Przeczytaj także
fot.Świętokrzyskie.pro
Obszar o powierzchni 1,3 hektara na Łyścu nie będzie już częścią Świętokrzyskiego Parku Narodowego. Stosowne rozporządzenie weszło w życie 27 grudnia, co umożliwi wykup terenu przez zakonników. Oblaci dążyli do odzyskania konkretnych ziem od lat 90.
Roszczenia zakonników popierał były minister środowiska Michał Woś, który odpowiada za przyjęte rozporządzenie. Rząd zdecydował się na usunięcie 1,3 hektara na Świętym Krzyżu, a także dodanie około 62 hektarów lasu pod Grzegorzowicami do Świętokrzyskiego Parku Narodowego.
– Te dwa tereny nijak mają się do siebie. Jeżeli intencją ministra Wosia było dokonanie zamiany i zachowanie jakiejś równowagi, to absolutnie się to nie sprawdziło. Ponieważ te obszary nie są tożsame pod względem przyrodniczym oraz kulturowym. Nie da się ich od tak zamienić. Łysiec jest wielokrotnie cenniejszy. Druga rzecz, że oczywistą intencją ministra Wosia było to, żeby obejść ustawę o ochronie przyrody. To manipulacja i oszustwo. Włączenie tego obszaru pod Grzegorzowicami mogłoby się odbywać, ale oczywiście na podstawie zupełnie osobnej procedury – mówi Łukasz Misiuna, ekolog i prezes Stowarzyszenia MOST.
CZYTAJ WIĘCEJ: Łysiec – książę wszystkich gór
Teraz zakonnicy mają prawo wykupić omawiany teren, licząc na preferencyjną cenę. Jak podaje Stowarzyszenie MOST, dwie z trzech działek posiadają wartość wynoszącą około 5,5 milionów złotych. Ostatnia nie została jeszcze wyceniona.

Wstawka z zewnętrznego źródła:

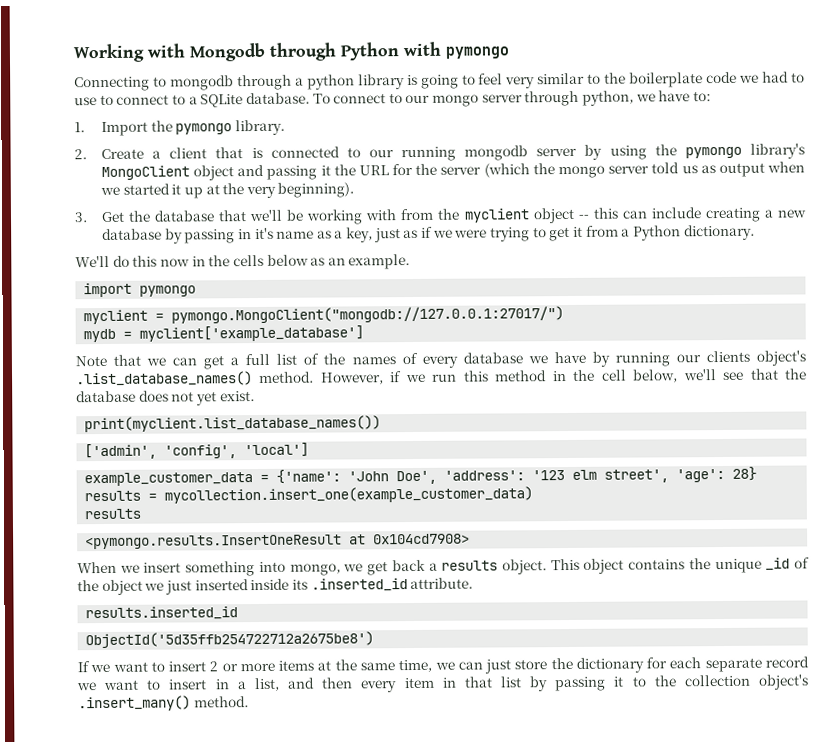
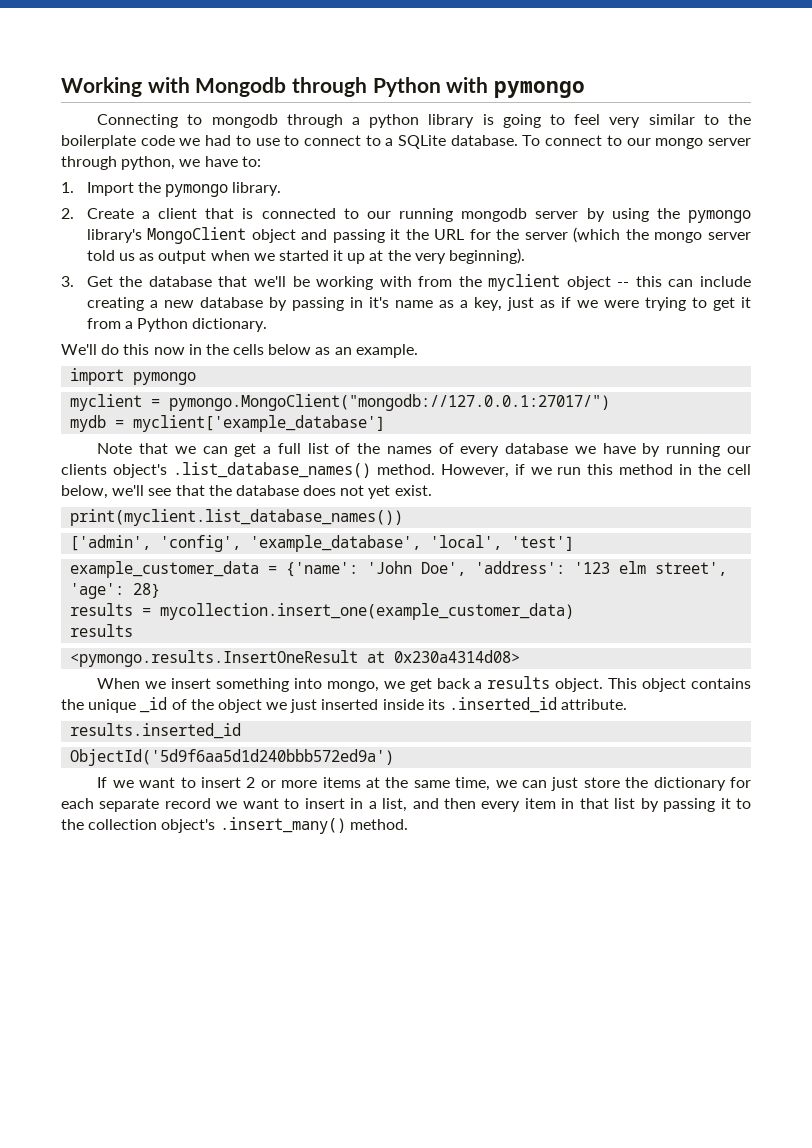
[244,442,310,458] 'local'] -> [250,535,575,552] 'example_database', 'local', 'test']
[373,533,471,545] 0x104cd7908> -> [394,650,521,663] 0x230a4314d08>
[85,631,375,649] ObjectId('5d35ffb254722712a2675be8') -> [70,749,395,766] ObjectId('5d9f6aa5d1d240bbb572ed9a')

Przeciw zastosowanemu przez rząd rozwiązaniu opowiedział się Komitet Biologii Środowiskowej Polskiej Akademii Nauk, Instytut Ochrony Przyrody Polskiej Akademii Nauk, Rada Naukowa Świętokrzyskiego Parku Narodowego, czy też Państwowa Rada Ochrony Przyrody. O sprawie został też listownie poinformowany papież Franciszek, a we wrześniu 2021 roku zaapelowano do premiera Mateusza Morawieckiego. Wszelkie działania nie przyniosły jednak oczekiwanego skutku.

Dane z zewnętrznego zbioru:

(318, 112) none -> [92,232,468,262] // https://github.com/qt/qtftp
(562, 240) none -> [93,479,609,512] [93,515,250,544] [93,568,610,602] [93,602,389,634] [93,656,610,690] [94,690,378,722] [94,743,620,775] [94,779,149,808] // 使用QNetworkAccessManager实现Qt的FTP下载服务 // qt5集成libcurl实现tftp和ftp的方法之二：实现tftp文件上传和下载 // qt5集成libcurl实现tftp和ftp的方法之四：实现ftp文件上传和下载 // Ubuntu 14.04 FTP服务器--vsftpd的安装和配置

– Wyłączenie kawałka terenu na Łyścu z pewnością przyniesie szkodę przyrodzie. Powstanie terytorialna wyrwa, niemalże w centrum parku narodowego. Na jednym z najważniejszych szczytów Gór Świętokrzyskich nagle powstaje enklawa, która nie jest chroniona jak cała reszta. Wiemy też w jaki sposób swoim terenem zarządzają Oblaci. Oni tam organizują imprezy masowe, motocyklowe. Tysiące motocyklistów przyjeżdża, łamią przepisy dotyczące parków narodowych. Ponadto zakonnicy mają swoje ogródki w których sadzą rośliny inwazyjne, co jest po prostu przestępstwem. Nie wolno tego robić, jest to łamanie prawa – twierdzi Łukasz Misiuna.
fot. Łukasz Misiuna
Podkreśla również, że na omawianym terenie znajdują się gatunki chronione, w tym jeden nowy dla całej Polski.

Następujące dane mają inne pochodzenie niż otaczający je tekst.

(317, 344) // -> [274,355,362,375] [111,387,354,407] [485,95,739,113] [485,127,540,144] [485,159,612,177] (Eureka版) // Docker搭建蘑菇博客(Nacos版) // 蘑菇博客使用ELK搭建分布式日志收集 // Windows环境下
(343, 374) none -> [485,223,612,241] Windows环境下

– Wykazaliśmy, że na tym niewielkim fragmencie żyje co najmniej kilkadziesiąt gatunków chronionych. Również gatunków nowych dla Świętokrzyskiego Parku Narodowego, nowych dla województwa świętokrzyskiego. W tym również jeden gatunek po raz pierwszy stwierdzony w Polsce. To jest gatunek niewielkiego chrząszcza. Bogactwo przyrodnicze w tym miejscu jest duże – dodaje.
Odmienne stanowisko przedstawił Jan Reklewski, dyrektor Świętokrzyskiego Parku Narodowego. Jeszcze w 2019 wydał oświadczenie w którym podkreśla, że obszar nie posiada istotnej wartości przyrodniczej.
– Jeżeli dojdzie do wyłączenia przedmiotowej enklawy z ŚPN to wbrew twierdzeniu Pana Łukasza Misiuny nie będzie to precedens. W 1996 roku wyłączono z obszaru Wielkopolskiego Parku Narodowego zurbanizowane tereny Puszczykowa, Mosiny i Stęszewa. Z tego co wiem, Wielkopolski Park Narodowy, ma się dobrze. Ostatnio zadomowiły się tam wilki – podkreśla Jan Reklewski.